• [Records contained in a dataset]
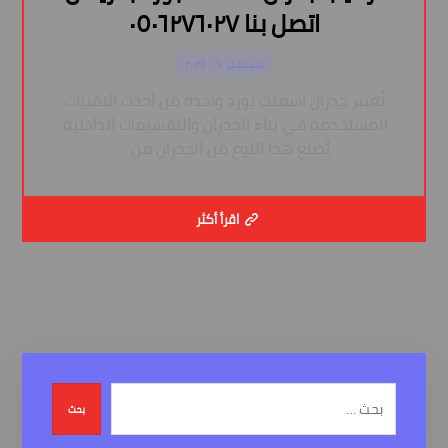
اتصل بنا ٠٥٠٦٢٧٦٠٢٧
سبتمبر ١٩, ٢٠٢٤
تُعتبر جدران اسمنت بورد واحدة من أحدث التقنيات
المستخدمة في بناء الجدران والتقسيمات الداخلية.
يُصنع هذا النوع من الجدران من ...
اقرأ أكثر
بحث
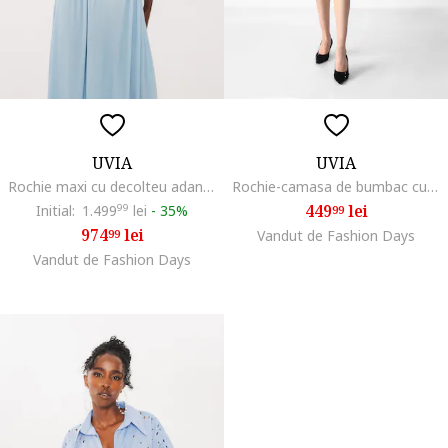
UVIA
UVIA
Rochie maxi cu decolteu adanc in V, Albastru deschis
Rochie-camasa de bumbac cu decupaje, Albastru
449
lei
Initial:
1.499
99
lei
-
35%
99
974
lei
99
Vandut de Fashion Days
Vandut de Fashion Days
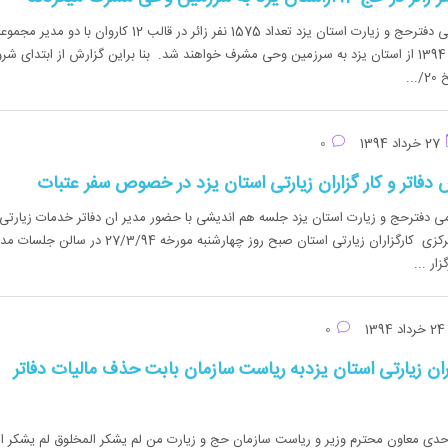
به گزارش روابط عمومی دفترحج و زیارت استان یزد تعداد 1575 نفر زائر در قالب 12 کاروان با دو مدی
34 نفر عوامل در حج 1394 از استان یزد به سرزمین وحی مشرف خواهند شد. بنا براین گزارش از ابتدای شر
..
27 خرداد 1394
0
فاتر و کار گزاران زیارتی استان یزد در خصوص سفر عتبات
ی دفترحج و زیارت استان یزد جلسه هم اندیشی با حضور مدیر ان دفاتر خدمات زیارتی
و مدیر عامل شرکت مرکزی کارگزاران زیارتی استان صبح روز چهارشنبه مورخه 27/3/94 
ار ...
رداد 1394
0
اران زیارتی استان یزدبه ریاست سازمان بابت حذف ماليات دفاتر
دي معاون محترم وزير و ریاست سازمان حج و زيارت من لم يشكر المخلوق لم يشكر ال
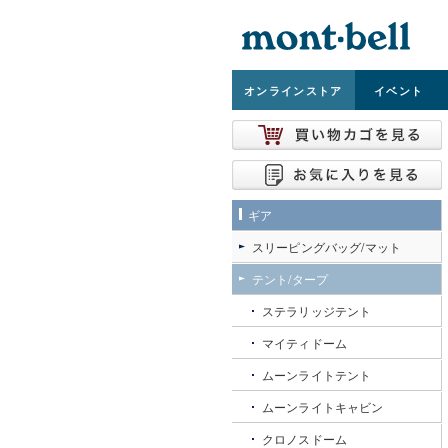
オンライン
ストア
イベント
ギア
スリーピングバッグ/マット
テント/タープ
ステラリッジテント
マイティドーム
ムーンライトテント
ムーンライトキャビン
クロノスドーム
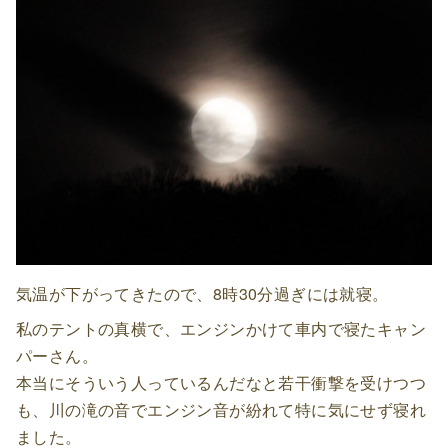
気温が下がってきたので、8時30分過ぎには就寝。
私のテントの真横で、エンジンかけて車内で寝たキャン
パーさん。
本当にそういう人っているんだなと若干衝撃を受けつつ
も、川の滝の音でエンジン音が紛れて特に気にせず寝れ
ました。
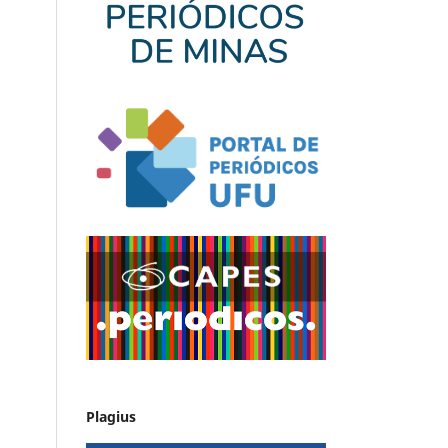
Plagius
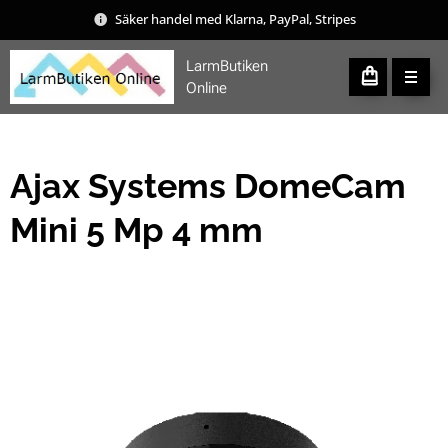
Säker handel med Klarna, PayPal, Stripes
LarmButiken
Online
Ajax Systems DomeCam
Mini 5 Mp 4 mm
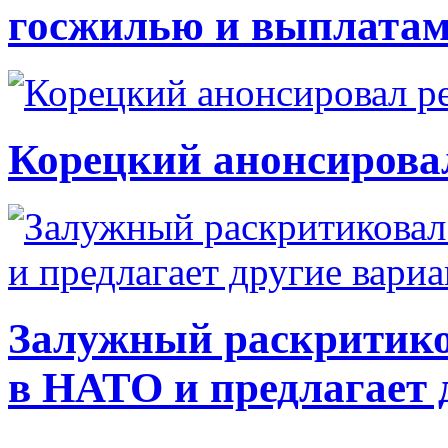
госжилью и выплата
Корецкий анонсирова
Залужный раскритико
в НАТО и предлагает 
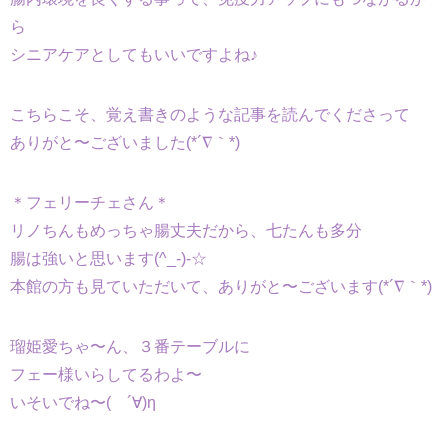
ら
シニアケアとしてもいいですよね♪
こちらこそ、覚え書きのような記事を読んでくださって
ありがと〜ございました(*´∇｀*)
＊フェリーチェさん＊
リノちんもめっちゃ腸丈夫だから、七たんも多分
腸は強いと思います(^_-)-☆
本館の方も見ていただいて、ありがと〜ございます(*´∇｀*)
瑠姫愛ちゃ〜ん、３番テーブルに
フェー様いらしてるわよ〜
いそいでね〜( ´∀)η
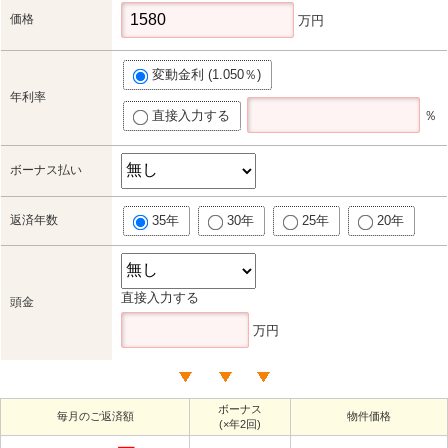
価格
万円
変動金利 (1.050％)
年利率
直接入力する
％
ボーナス払い
返済年数
35年
30年
25年
20年
直接入力する
頭金
万円
ボーナス
毎月のご返済額
物件価格
(×年2回)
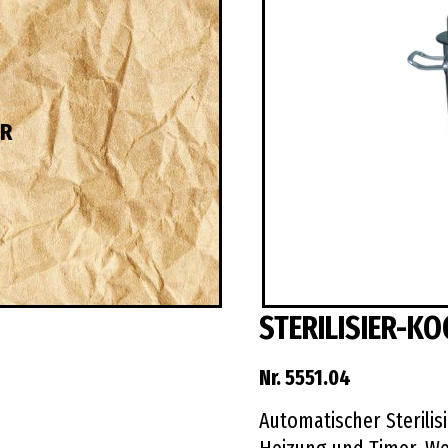
HR
STERILISIER-KO
Nr. 5551.04
Automatischer Sterilis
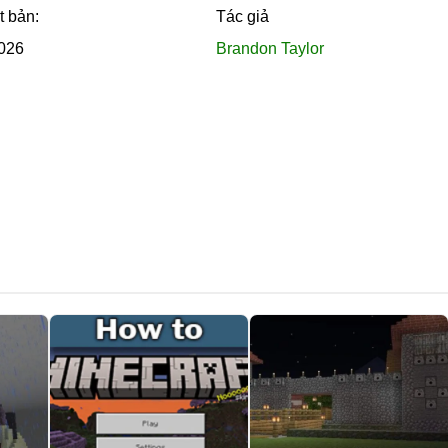
t bản:
Tác giả
ỳ addon bên thứ ba nào cũng hoạt động ở đây, người chơi có thể xây 
hé.
026
Brandon Taylor
các phiên nhập vai. Rủ cả nhóm vào và chia thành phố cho nha
hiện bên trong một boongke và phải tìm lối ra trước khi có thể 
 ngoài đã bị tàn phá bởi một thảm họa khủng khiếp — không có 
 tập city map cho Minecraft Bedrock
.
Android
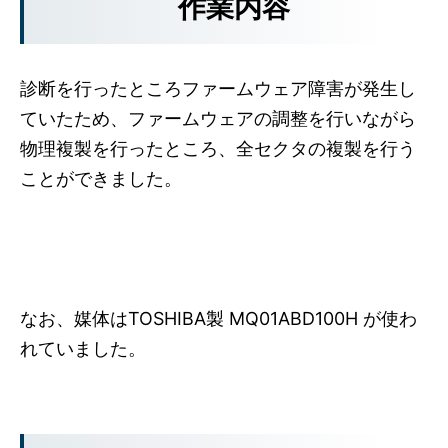
作業内容
診断を行ったところファームウェア障害が発生し
ていたため、ファームウェアの調整を行いながら
物理複製を行ったところ、全セクタの複製を行う
ことができました。
なお、媒体はTOSHIBA製 MQ01ABD100H が使わ
れていました。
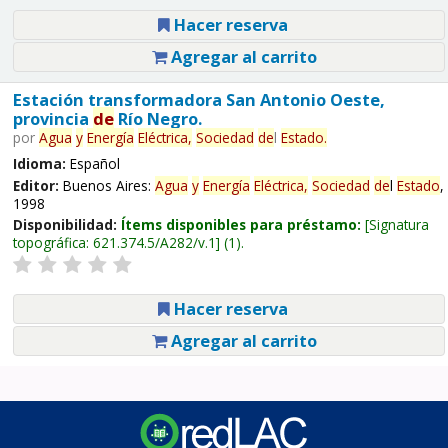
Hacer reserva
Agregar al carrito
Estación transformadora San Antonio Oeste,
provincia
de
Río Negro.
por
Agua
y
Energía
Eléctrica,
Sociedad
de
l
Estado
.
Idioma:
Español
Editor:
Buenos Aires:
Agua
y
Energía
Eléctrica,
Sociedad
de
l
Estado
,
1998
Disponibilidad:
Ítems disponibles para préstamo:
Signatura
topográfica:
621.374.5/A282/v.1
(1).
Hacer reserva
Agregar al carrito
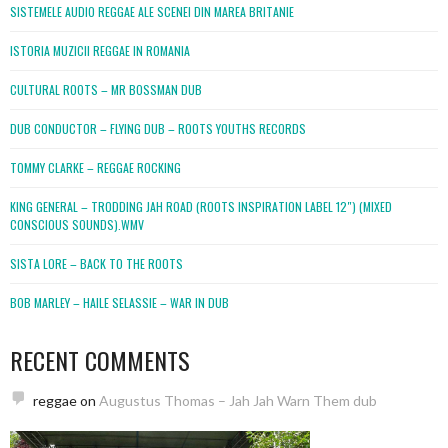
SISTEMELE AUDIO REGGAE ALE SCENEI DIN MAREA BRITANIE
ISTORIA MUZICII REGGAE IN ROMANIA
CULTURAL ROOTS – MR BOSSMAN DUB
DUB CONDUCTOR – FLYING DUB – ROOTS YOUTHS RECORDS
TOMMY CLARKE – REGGAE ROCKING
KING GENERAL – TRODDING JAH ROAD (ROOTS INSPIRATION LABEL 12″) (MIXED
CONSCIOUS SOUNDS).WMV
SISTA LORE – BACK TO THE ROOTS
BOB MARLEY – HAILE SELASSIE – WAR IN DUB
RECENT COMMENTS
reggae
on
Augustus Thomas – Jah Jah Warn Them dub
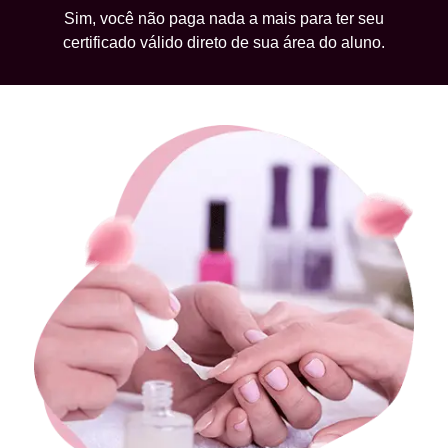
Sim, você não paga nada a mais para ter seu
certificado válido direto de sua área do aluno.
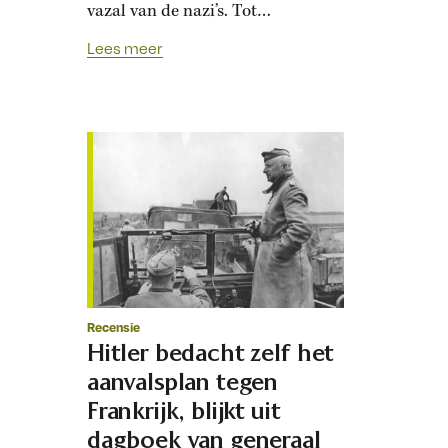
vazal van de nazi’s. Tot
tevredenheid van Adolf Hitler:
Lees meer
‘Interessant om te zien hoe dat
katholieke priestertje ons de
Joden aanlevert.’ De Conferentie
van München in 1938 is een
berucht staaltje internationale
diplomatie. Tsjechoslowakije
werd op de snijtafel gelegd: nazi-
Duitsland mocht…
Recensie
Hitler bedacht zelf het
aanvalsplan tegen
Frankrijk, blijkt uit
dagboek van generaal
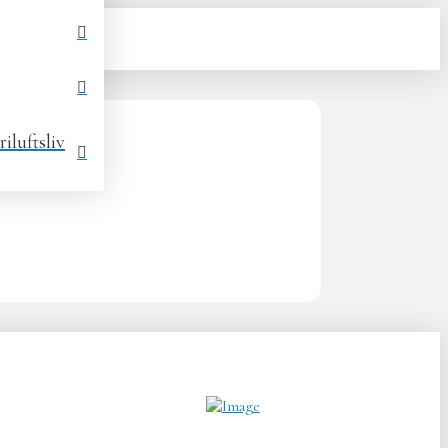
iluftsliv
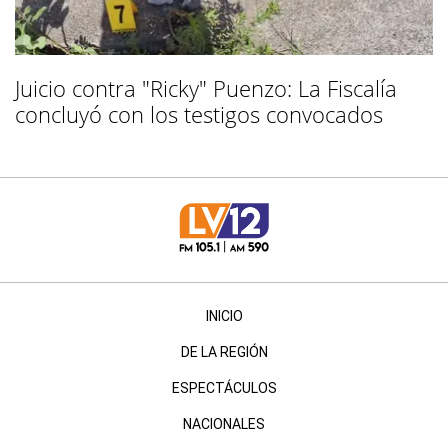
Juicio contra "Ricky" Puenzo: La Fiscalía
concluyó con los testigos convocados
INICIO
DE LA REGIÓN
ESPECTÁCULOS
NACIONALES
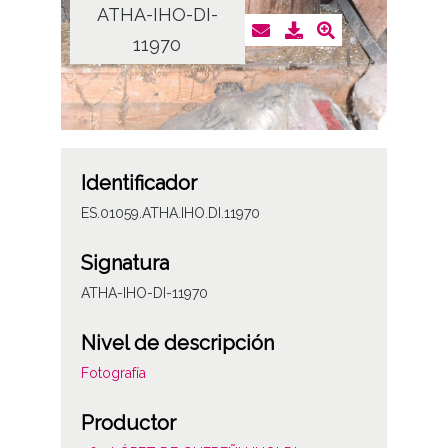
ATHA-IHO-DI-
11970
Identificador
ES.01059.ATHA.IHO.DI.11970
Signatura
ATHA-IHO-DI-11970
Nivel de descripción
Fotografía
Productor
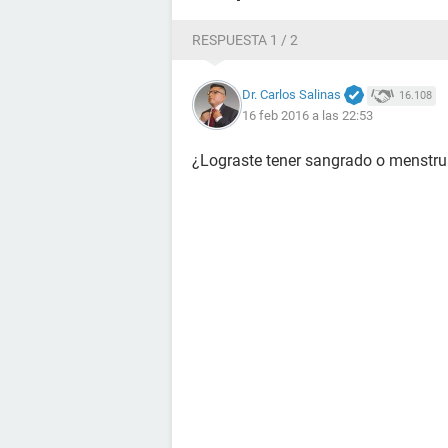
RESPUESTA 1 / 2
Dr. Carlos Salinas
16.108
16 feb 2016 a las 22:53
¿Lograste tener sangrado o menstru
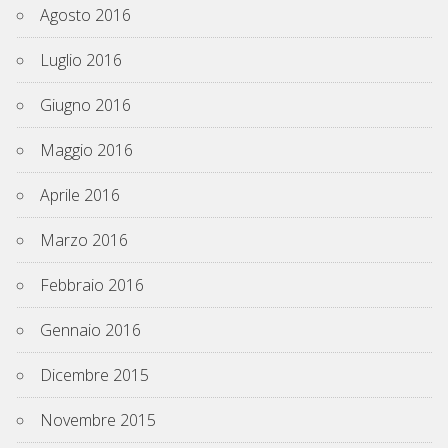
Agosto 2016
Luglio 2016
Giugno 2016
Maggio 2016
Aprile 2016
Marzo 2016
Febbraio 2016
Gennaio 2016
Dicembre 2015
Novembre 2015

• [Your goal] Note every line of the entries in which "ROOTS" appears, and copy it down.

• [Written solution]
CULTURAL ROOTS – MR BOSSMAN DUB
DUB CONDUCTOR – FLYING DUB – ROOTS YOUTHS RECORDS
KING GENERAL – TRODDING JAH ROAD (ROOTS INSPIRATION LABEL 12″) (MIXED
SISTA LORE – BACK TO THE ROOTS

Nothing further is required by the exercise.